Мы бросились через коровник на кухню, и неожиданно перед нами появился отец, на его лице была кровь. Он и Сэм стояли в пяти футах и смотрели друг на друга. А потом Сэм развернулся и побежал.

— Сэм, — закричал отец, — вернись, Сэм!

Но Сэм промчался через коровник и побежал через заснеженные поля к лесу, прижимая к себе «Браун Бесс». Мы с отцом смотрели ему вслед и видели, как он добежал до каменной стены на краю нашего пастбища. Он вскочил на нее, распрямился и посмотрел на нас. Потом помахал нам рукой, спрыгнул со стены и исчез в лесу.

Глава 5

До этого самого момента война не казалась настоящей. Мы знали о ней из статей в «Коннектикут джорнал» и из рассказов путешественников в таверне. Один из наших постояльцев участвовал в сражении при Лексингтоне и был ранен в колено. Он хромал и носил на веревке на шее пулю, которая его ранила. Конечно, Сэм не был единственным в Реддинге, кто присоединился к ополчению, были и другие, и мы слышали, что кто-то из них ранен или убит.

Но никого из них я не знал, поэтому война казалась мне чем-то ненастоящим — она не имела ко мне никакого отношения. Но после того, как к нам пришли с обыском, мое отношение к войне изменилось — оказалось, что она может прийти в дом и к нам.

К счастью, солдаты не причинили никому серьезного вреда; несколько мужчин получили легкие ранения, а у отца остался едва различимый тонкий шрам. Тем не менее жители Реддинга были возмущены — у них отобрали ружья. Ружье в наших краях считалось очень ценной вещью, и предназначалось оно вовсе не для охоты — вокруг было не так уж много дичи, хотя иногда фермерам случалось убить оленя или ондатру. Большинству ружья были нужны для защиты от волков, которые иногда приходили из леса и нападали на овец.

Хуже всего было то, что в Реддинге заканчивались запасы еды. Армейским интендантам надо было кормить войска. Иногда они покупали скот, но бывало и так, что солдаты просто угоняли коров с чьего-нибудь поля, не заплатив. Или делали еще хуже: прямо на поле забивали пару коров, разрезали на части и тащили на плечах в лагерь. Это делали обе стороны — и повстанцы, и тори. Для фермера было ужасно потерять молочную корову, это означало, что в доме больше не будет ни молока, ни масла, ни сыра. Но никто не мог ничего с этим поделать. Когда такое происходило, люди начинали писать жалобы, но толку от этого было мало.

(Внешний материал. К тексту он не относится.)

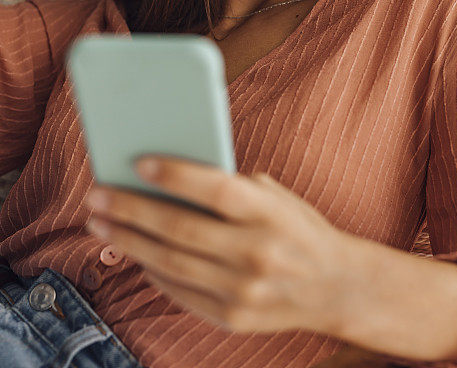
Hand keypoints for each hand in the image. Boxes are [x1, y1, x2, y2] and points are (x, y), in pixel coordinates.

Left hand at [83, 156, 358, 335]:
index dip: (177, 175)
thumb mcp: (276, 198)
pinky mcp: (233, 318)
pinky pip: (179, 291)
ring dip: (128, 240)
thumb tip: (168, 181)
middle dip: (131, 210)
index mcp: (271, 213)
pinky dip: (150, 269)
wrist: (336, 287)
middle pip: (181, 229)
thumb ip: (232, 189)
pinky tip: (131, 251)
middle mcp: (257, 253)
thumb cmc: (297, 229)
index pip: (217, 190)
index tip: (139, 162)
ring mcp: (244, 291)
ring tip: (99, 221)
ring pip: (170, 262)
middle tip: (96, 195)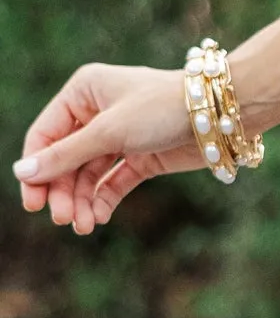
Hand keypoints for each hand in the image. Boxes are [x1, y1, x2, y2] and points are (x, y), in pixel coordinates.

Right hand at [14, 63, 202, 234]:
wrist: (219, 115)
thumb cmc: (161, 108)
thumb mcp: (108, 131)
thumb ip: (66, 155)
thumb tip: (22, 172)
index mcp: (83, 92)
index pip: (45, 135)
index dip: (36, 169)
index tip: (32, 203)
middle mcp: (97, 112)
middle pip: (65, 159)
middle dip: (62, 191)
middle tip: (62, 219)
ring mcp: (119, 136)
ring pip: (89, 174)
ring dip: (82, 200)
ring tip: (83, 225)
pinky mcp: (141, 157)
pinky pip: (113, 181)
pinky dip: (104, 199)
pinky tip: (98, 217)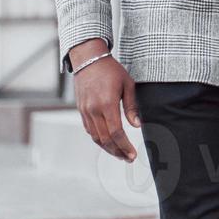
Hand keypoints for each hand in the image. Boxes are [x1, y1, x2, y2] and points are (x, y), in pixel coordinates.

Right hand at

К январю 1776 года еда стала для нас проблемой. Сами мы не голодали, но содержать таверну становилось все сложнее — мясо, мука, ром и пиво продолжали повышаться в цене. Из-за этого нам самим пришлось повысить цены, потом цены на продукты снова возросли, и нам пришлось их поднять еще раз.

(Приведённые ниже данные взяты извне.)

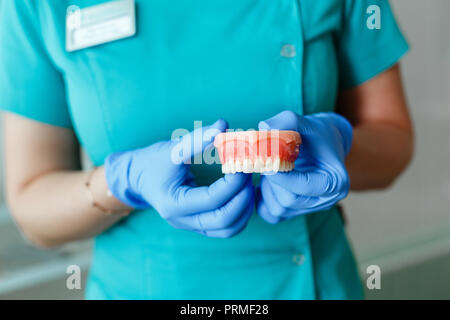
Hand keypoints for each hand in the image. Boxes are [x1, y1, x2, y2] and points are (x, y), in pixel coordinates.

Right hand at [105, 120, 253, 237]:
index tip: (242, 163)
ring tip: (247, 183)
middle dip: (243, 197)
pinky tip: (243, 193)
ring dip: (245, 208)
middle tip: (249, 173)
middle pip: (224, 221)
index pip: (212, 199)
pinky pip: (225, 228)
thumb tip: (223, 126)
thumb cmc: (153, 162)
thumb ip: (197, 139)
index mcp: (173, 204)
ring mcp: (191, 226)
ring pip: (228, 229)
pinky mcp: (199, 225)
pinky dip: (240, 213)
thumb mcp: (173, 149)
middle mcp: (182, 220)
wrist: (137, 178)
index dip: (233, 182)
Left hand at [256, 111, 351, 223]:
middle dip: (272, 180)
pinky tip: (265, 181)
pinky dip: (262, 199)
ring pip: (278, 209)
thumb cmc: (316, 134)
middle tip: (264, 161)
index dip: (281, 174)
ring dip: (266, 188)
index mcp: (336, 183)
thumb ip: (287, 122)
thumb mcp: (306, 122)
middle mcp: (326, 201)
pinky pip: (270, 214)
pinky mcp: (294, 213)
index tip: (266, 160)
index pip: (303, 186)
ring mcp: (310, 210)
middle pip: (288, 200)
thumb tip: (264, 127)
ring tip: (269, 168)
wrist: (323, 144)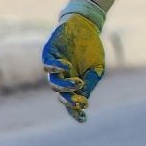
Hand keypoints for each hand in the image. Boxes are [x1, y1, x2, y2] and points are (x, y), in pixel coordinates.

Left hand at [42, 0, 106, 122]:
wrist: (85, 26)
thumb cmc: (91, 48)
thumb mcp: (97, 68)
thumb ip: (91, 83)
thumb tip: (83, 98)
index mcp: (75, 83)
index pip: (73, 102)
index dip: (76, 112)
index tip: (83, 119)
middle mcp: (63, 78)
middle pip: (62, 96)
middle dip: (70, 101)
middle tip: (80, 101)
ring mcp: (55, 68)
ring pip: (54, 84)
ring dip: (65, 86)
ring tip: (78, 82)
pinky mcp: (48, 55)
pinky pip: (48, 66)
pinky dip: (56, 68)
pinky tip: (66, 66)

Но самым страшным было то, что мы не знали, где находится Сэм. Конечно, его и раньше часто не было дома, и мне приходилось выполнять его работу по дому, но тогда он был в Йеле, и мы за него не волновались, не думали все время — не ранили ли его, не заболел ли он, не погиб ли. Хотя, если честно, я ему немного завидовал. Перед моими глазами то и дело вставала картина, как он стоит на каменной стене с «Браун Бесс» под мышкой и машет нам.